Phenotypic and molecular identification of mold in five specimens.

Specimen	DOTa	Phenotypic identification	PCR/ESI-MS	DNA sequencing
ETAb	0	Aspergillus fumigatus	–
Right LLc BAL fluid	0	Aspergillus fumigatus	–	Neosartorya udagawae
Left LLc BAL fluid	0	Aspergillus fumigatus	–	–
Right ML BAL fluid	2	–	Neosartorya sp.	–
Left lingula BAL fluid	2	–	Neosartorya sp.	–

Days of antifungal treatment.

Endotracheal tube aspirate.

Lower lobe.

Although airborne conidia of Neosartorya sp. are conceivably capable of causing an APBA-like syndrome that is seen with A. fumigatus in asthmatic patients, this has not been described. Our patient did not have a history of asthma, nor did her laboratory testing exhibit peripheral eosinophilia or elevated IgE titers suggestive of APBA. Her response to steroid treatment is consistent with what would be expected in patient with the fibroproliferative stage of ARDS.

ARDS requiring ECMO treatment associated with Neosartorya sp. infection has not been previously described. Due to uncertainty about the species of mold responsible for the pulmonary infection in our patient, she was unnecessarily exposed to toxic empiric antifungal treatment with amphotericin B. More timely identification of the pathogen would have resulted in earlier initiation of pathogen specific directed therapy. While colonization is always a concern with clinical cultures from intubated patients, identification of N. udagawae by gene sequencing of mold grown from multiple lobes in both lungs and by PCR/ESI-MS directly from BAL fluid samples taken after initiation of antifungal treatment strongly supports the biologic plausibility of N. udagawae as the etiology of ARDS in our patient. Finally, given that the MICs of most antifungals for N. udagawae isolates are higher than for A. fumigatus, and that disease caused by N. udagawae can be refractory to standard therapy, rapid recognition of N. udagawae as the cause of disease can be critical [2].
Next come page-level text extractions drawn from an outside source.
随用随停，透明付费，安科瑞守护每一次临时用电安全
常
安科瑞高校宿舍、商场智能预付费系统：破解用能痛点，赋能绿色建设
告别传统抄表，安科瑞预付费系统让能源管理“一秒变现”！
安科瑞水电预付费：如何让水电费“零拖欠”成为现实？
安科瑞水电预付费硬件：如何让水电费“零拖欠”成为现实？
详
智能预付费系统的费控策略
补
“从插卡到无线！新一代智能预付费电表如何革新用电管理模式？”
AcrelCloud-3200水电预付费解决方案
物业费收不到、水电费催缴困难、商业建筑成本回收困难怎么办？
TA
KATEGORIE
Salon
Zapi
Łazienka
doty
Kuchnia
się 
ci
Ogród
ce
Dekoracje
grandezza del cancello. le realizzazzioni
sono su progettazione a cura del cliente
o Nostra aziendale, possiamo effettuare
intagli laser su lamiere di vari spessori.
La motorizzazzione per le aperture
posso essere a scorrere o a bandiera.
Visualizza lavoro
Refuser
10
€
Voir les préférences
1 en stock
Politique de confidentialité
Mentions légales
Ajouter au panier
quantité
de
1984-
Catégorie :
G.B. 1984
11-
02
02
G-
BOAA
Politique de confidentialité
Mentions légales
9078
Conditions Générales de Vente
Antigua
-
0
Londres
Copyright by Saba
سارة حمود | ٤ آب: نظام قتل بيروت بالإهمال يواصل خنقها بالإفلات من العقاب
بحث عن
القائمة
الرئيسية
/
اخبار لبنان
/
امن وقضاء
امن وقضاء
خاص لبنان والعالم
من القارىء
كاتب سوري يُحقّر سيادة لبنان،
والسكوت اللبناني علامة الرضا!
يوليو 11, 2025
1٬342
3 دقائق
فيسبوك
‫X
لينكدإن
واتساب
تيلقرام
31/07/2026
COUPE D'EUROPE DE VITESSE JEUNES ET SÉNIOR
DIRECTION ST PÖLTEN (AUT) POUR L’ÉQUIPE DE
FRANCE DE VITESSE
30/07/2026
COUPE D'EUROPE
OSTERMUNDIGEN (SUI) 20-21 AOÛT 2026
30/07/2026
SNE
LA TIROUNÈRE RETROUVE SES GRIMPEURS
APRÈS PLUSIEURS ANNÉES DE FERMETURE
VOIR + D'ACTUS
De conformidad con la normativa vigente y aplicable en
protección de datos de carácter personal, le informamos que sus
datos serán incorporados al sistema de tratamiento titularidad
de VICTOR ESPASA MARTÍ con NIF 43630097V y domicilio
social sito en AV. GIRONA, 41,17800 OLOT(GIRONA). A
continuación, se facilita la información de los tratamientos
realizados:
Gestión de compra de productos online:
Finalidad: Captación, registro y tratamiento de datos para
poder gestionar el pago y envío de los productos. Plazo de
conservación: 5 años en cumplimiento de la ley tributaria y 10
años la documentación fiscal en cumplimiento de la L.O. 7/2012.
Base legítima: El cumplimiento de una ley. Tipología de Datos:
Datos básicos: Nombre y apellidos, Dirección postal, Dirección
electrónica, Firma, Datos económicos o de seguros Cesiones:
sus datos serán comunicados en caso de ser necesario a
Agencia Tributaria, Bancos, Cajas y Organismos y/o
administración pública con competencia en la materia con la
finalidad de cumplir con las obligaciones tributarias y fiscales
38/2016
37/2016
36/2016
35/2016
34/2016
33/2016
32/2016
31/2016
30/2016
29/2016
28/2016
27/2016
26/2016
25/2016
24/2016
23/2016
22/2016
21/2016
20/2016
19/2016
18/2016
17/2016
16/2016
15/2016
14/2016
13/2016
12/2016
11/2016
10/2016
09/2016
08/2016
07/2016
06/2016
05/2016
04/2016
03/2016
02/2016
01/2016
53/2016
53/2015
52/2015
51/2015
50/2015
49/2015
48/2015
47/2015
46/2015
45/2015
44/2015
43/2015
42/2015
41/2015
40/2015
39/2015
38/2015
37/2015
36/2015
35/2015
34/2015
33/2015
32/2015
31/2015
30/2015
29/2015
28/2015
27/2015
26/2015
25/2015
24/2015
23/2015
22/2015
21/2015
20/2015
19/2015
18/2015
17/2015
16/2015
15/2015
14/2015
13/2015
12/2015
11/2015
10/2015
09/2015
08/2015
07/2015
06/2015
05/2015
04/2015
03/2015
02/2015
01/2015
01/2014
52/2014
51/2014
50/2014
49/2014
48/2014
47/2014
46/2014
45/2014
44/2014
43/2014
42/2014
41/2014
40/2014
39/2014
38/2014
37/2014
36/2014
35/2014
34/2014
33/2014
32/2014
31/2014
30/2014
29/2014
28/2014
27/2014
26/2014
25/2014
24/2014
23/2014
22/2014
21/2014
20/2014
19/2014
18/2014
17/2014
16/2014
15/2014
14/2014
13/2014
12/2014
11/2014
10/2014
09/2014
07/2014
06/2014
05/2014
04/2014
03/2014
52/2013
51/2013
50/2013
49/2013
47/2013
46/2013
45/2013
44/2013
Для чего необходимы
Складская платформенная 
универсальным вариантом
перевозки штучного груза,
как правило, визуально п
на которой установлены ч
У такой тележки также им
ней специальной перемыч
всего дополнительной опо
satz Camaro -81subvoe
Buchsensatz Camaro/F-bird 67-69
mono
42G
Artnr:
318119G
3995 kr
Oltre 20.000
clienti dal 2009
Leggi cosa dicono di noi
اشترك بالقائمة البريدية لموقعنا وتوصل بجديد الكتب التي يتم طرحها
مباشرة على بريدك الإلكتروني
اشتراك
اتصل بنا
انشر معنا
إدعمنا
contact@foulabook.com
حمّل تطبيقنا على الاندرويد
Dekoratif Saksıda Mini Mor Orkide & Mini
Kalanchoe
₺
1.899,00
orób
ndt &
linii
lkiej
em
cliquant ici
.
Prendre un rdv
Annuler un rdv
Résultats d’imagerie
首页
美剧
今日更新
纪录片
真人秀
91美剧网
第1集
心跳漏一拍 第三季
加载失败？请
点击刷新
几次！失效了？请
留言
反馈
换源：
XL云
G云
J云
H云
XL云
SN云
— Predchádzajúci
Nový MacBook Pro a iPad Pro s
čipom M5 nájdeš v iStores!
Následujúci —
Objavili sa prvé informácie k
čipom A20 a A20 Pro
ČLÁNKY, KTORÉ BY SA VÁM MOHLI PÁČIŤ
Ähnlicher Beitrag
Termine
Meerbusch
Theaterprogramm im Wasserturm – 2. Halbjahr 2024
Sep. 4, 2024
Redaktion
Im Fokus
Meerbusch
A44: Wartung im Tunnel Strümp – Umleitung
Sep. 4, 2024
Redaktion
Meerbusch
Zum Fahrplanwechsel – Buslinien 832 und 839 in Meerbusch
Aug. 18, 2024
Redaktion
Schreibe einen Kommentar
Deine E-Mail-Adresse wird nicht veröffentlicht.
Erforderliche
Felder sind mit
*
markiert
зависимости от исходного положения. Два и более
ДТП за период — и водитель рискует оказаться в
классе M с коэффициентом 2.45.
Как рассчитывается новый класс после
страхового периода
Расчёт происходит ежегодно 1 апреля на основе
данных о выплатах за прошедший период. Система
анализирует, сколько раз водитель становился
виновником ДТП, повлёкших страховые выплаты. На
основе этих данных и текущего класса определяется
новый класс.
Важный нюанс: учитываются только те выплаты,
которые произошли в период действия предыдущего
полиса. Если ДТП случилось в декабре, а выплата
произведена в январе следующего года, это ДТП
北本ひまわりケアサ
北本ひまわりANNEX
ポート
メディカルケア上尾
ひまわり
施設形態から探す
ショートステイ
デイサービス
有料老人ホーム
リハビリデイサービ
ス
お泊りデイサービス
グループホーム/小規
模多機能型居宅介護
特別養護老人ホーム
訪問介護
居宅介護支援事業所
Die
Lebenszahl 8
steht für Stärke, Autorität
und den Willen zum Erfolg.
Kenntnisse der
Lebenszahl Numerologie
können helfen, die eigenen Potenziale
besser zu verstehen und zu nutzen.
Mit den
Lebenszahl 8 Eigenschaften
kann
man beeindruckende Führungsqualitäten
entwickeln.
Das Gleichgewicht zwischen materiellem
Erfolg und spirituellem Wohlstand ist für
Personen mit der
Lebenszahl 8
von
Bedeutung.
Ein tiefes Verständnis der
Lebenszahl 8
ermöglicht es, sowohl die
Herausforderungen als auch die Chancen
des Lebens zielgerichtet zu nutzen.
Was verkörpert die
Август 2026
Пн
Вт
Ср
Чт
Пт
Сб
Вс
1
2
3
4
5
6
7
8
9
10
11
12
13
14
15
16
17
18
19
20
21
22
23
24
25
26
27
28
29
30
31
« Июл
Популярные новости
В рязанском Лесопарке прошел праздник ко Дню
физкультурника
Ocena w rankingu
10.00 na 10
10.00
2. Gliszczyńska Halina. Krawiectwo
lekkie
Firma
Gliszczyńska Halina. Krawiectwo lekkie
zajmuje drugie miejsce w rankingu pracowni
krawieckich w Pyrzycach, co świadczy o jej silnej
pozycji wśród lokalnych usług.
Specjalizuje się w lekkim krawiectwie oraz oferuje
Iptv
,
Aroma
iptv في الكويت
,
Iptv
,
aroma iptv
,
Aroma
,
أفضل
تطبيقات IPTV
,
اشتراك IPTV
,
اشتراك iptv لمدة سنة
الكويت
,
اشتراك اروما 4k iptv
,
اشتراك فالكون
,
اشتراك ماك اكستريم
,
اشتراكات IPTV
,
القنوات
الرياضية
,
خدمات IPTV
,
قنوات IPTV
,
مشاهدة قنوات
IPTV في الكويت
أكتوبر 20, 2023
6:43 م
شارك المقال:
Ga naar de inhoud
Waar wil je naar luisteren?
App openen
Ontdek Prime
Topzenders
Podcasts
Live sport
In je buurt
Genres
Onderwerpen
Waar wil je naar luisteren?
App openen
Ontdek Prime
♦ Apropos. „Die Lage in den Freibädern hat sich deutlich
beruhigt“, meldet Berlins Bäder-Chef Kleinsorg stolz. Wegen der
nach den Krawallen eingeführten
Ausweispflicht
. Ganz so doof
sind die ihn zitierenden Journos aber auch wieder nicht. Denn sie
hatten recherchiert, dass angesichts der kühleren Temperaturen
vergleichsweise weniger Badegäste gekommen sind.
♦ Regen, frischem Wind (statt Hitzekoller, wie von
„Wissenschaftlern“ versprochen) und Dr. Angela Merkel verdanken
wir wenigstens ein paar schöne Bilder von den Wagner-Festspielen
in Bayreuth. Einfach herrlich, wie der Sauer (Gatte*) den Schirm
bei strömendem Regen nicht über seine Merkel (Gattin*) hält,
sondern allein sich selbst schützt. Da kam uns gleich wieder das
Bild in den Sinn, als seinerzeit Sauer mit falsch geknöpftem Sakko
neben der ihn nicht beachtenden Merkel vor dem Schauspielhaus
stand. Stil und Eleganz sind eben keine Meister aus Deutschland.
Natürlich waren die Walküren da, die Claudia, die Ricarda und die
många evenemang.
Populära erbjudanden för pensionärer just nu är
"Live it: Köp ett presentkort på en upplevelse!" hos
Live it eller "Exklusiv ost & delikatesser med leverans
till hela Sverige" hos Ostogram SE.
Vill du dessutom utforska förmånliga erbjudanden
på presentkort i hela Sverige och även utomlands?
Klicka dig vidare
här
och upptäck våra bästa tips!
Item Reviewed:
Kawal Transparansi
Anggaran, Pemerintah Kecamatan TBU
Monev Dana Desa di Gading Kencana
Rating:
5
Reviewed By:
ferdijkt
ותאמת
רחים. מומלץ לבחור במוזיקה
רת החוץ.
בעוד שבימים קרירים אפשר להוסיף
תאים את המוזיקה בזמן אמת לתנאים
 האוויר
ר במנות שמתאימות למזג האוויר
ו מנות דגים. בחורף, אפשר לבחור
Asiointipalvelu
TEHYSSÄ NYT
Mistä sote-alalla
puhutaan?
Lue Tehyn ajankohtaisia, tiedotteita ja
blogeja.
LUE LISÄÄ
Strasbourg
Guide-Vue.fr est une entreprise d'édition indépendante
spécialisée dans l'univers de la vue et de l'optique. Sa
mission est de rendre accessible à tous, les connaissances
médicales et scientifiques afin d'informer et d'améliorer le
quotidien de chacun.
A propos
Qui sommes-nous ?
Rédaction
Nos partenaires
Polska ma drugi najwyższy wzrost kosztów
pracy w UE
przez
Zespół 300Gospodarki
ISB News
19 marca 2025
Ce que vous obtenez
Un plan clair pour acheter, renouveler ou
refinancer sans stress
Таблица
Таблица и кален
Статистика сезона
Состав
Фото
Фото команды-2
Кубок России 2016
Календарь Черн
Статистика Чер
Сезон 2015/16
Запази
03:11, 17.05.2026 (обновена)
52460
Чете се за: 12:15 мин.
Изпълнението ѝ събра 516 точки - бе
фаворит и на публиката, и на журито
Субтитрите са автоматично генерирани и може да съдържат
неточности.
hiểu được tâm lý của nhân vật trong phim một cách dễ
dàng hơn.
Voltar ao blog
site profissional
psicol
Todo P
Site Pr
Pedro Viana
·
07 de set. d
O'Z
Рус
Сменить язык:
Presently, it is unclear how often Neosartorya udagawae and other species within Aspergillus section Fumigati cause invasive pulmonary or sinus infections, or allergic bronchopulmonary or sinus manifestations. As molecular modalities such as β-tubulin and calmodulin sequencing, and PCR/ESI-MS become integrated into diagnostic clinical microbiology laboratories, detection of putatively less common invasive molds such as Neosartorya sp. causing pulmonary disease may increase, thereby providing a more detailed picture of the spectrum of mycoses that infect humans and other animals.

Conflict of interest

R. Sampath and K.S. Lowery are salaried employees of Ibis Biosciences, a division of Abbott.